This year marked the 28th anniversary of our annual amateur gardening competition Redbridge in Bloom, a celebration of community, creativity, and sustainability.
To coincide with the recent crowning of His Royal Highness King Charles III, the theme for this years competition was “A Garden Fit for a King”. An advocate for environmental causes, the monarch serves as a fitting emblem for this year’s theme and the introduction of a new category – Best Sustainable Planet-Friendly Garden Display.
While Redbridge in Bloom has always been a much-anticipated competition, this year is particularly unique. For the first time, the competition saw entries that expanded beyond traditional horticulture to involve community-wide sustainability projects, setting a precedent for future events. The array of entries was nothing short of astonishing, from schools turning their gardens into outdoor ecological classrooms to a pub demonstrating sustainable horticulture and outdoor living spaces.

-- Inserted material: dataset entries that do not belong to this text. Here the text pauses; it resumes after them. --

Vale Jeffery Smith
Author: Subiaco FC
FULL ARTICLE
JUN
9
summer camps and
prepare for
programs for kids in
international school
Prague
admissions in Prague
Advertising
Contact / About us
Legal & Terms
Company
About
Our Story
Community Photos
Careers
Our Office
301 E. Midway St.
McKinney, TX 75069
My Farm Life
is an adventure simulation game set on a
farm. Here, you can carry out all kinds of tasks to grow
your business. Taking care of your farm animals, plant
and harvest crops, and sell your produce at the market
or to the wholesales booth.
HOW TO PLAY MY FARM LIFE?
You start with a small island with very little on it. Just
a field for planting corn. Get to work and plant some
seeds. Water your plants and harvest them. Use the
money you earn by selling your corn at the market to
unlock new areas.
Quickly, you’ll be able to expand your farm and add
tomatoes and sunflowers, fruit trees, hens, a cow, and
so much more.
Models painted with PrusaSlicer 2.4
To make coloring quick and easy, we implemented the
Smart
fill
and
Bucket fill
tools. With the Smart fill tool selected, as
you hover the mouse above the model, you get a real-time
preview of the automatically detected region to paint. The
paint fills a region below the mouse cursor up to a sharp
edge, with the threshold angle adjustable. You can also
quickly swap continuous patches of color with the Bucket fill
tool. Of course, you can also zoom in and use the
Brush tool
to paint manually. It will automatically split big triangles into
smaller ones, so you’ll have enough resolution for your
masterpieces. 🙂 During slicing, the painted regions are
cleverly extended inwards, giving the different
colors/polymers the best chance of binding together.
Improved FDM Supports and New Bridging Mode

While the event heavily focused on sustainability, it also catered to various gardening interests through various categories. From Best Front Garden to Best Container Garden, each category presented its unique challenges and opportunities. But whether participants were old hands at gardening or were picking up a spade for the first time, there was a unifying thread – each garden was a reflection of personal commitment and communal responsibility.

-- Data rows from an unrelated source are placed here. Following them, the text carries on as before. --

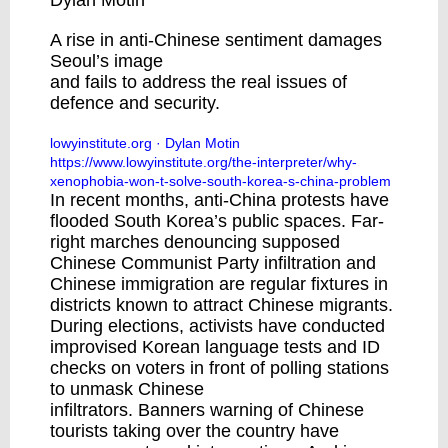
Dylan Motin
A rise in anti-Chinese sentiment damages
Seoul’s image
and fails to address the real issues of
defence and security.
lowyinstitute.org
· Dylan Motin
https://www.lowyinstitute.org/the-interpreter/why-
xenophobia-won-t-solve-south-korea-s-china-problem
In recent months,
anti-China protests
have
flooded South Korea’s public spaces. Far-
right marches denouncing supposed
Chinese Communist Party infiltration and
Chinese immigration are
regular fixtures
in
districts known to attract Chinese migrants.
During elections, activists have conducted
improvised
Korean language tests
and
ID
checks
on voters in front of polling stations
to unmask Chinese
infiltrators.
Banners
warning of Chinese
tourists taking over the country have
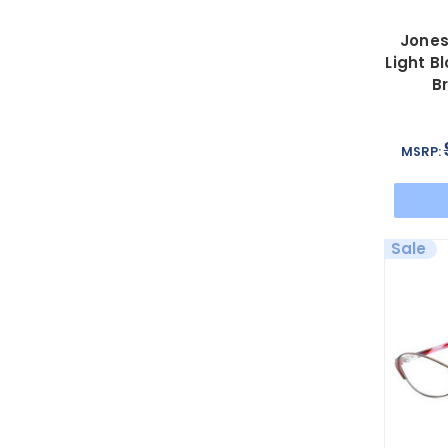
Jones
Light B
B
MSRP:
Sale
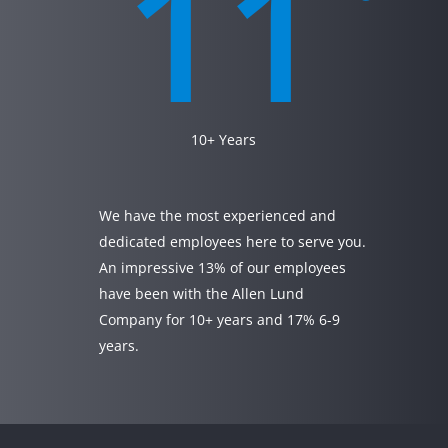
11
10+ Years
We have the most experienced and
dedicated employees here to serve you.
An impressive 13% of our employees
have been with the Allen Lund
Company for 10+ years and 17% 6-9
years.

Celebrating the Winners and Community Achievements
Best Public House Garden
One establishment stood head and shoulders above the rest in public house gardens—The Prince of Wales. Although it was the sole entrant in this category, the garden showcased there was anything but ordinary. It was a vivid example of how sustainability and aesthetic appeal can coexist beautifully. From the triumphant hanging basket displays to their robust composting system, every element was thoughtfully designed and impeccably maintained.
Best Community Display
Making their debut in a blaze of glory, the Worshipful Weavers took home the trophy for Best Community Display. Their garden was more than just a feast for the eyes; it was a testament to the extraordinary results achieved when a community collaborates. Rooted in the principles of sustainability and community involvement, their project elegantly combined eye-catching aesthetics with ecological responsibility, perfectly encapsulating the ethos of this year’s Redbridge in Bloom.

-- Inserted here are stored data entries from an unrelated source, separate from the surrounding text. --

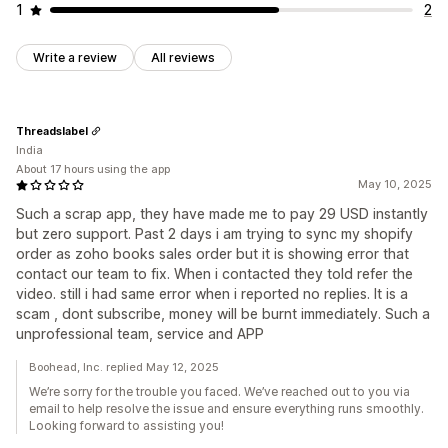
1
2
Write a review
All reviews
Threadslabel
India
About 17 hours using the app
May 10, 2025
Such a scrap app, they have made me to pay 29 USD instantly
but zero support. Past 2 days i am trying to sync my shopify
order as zoho books sales order but it is showing error that
contact our team to fix. When i contacted they told refer the
video. still i had same error when i reported no replies. It is a
scam , dont subscribe, money will be burnt immediately. Such a
unprofessional team, service and APP
Boohead, Inc. replied May 12, 2025
We’re sorry for the trouble you faced. We’ve reached out to you via
email to help resolve the issue and ensure everything runs smoothly.
Looking forward to assisting you!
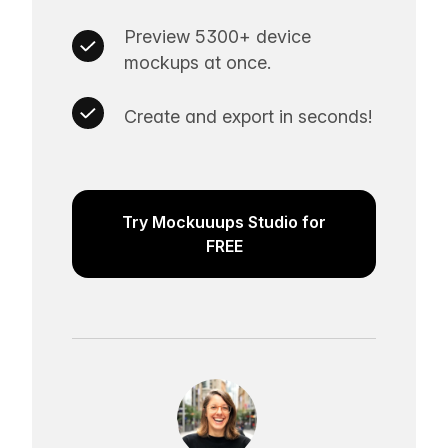
Preview 5300+ device
mockups at once.
Create and export in seconds!
Try Mockuuups Studio for
FREE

Best School Garden Project
Each school in the Best School Gardening Project category uniquely contributed to this year’s Redbridge in Bloom. John Bramston Primary School, led by Melanie Dye, crafted an inspiring project that captured attention. Mayespark Primary School, led by William Ballard, showcased a commitment to inclusivity. Snaresbrook Primary School, led by Lyndsey Clifton, focused on educational elements. Nightingale Primary School, directed by Nadia Binkuweir, received special recognition for their innovative sensory garden. All schools significantly contributed to the event’s community spirit and educational goals.
Best Front and Container Gardens
In the more traditional categories, the competition was innovative. The Best Front Garden entries ranged from modern, minimalist designs to lush, vibrant oases, proving that limited space need not limit creativity. Best Container Garden participants equally demonstrated that ingenuity knows no bounds. From repurposed antique containers to intricately designed vertical gardens, each entry was a testament to human ingenuity and a celebration of horticultural diversity.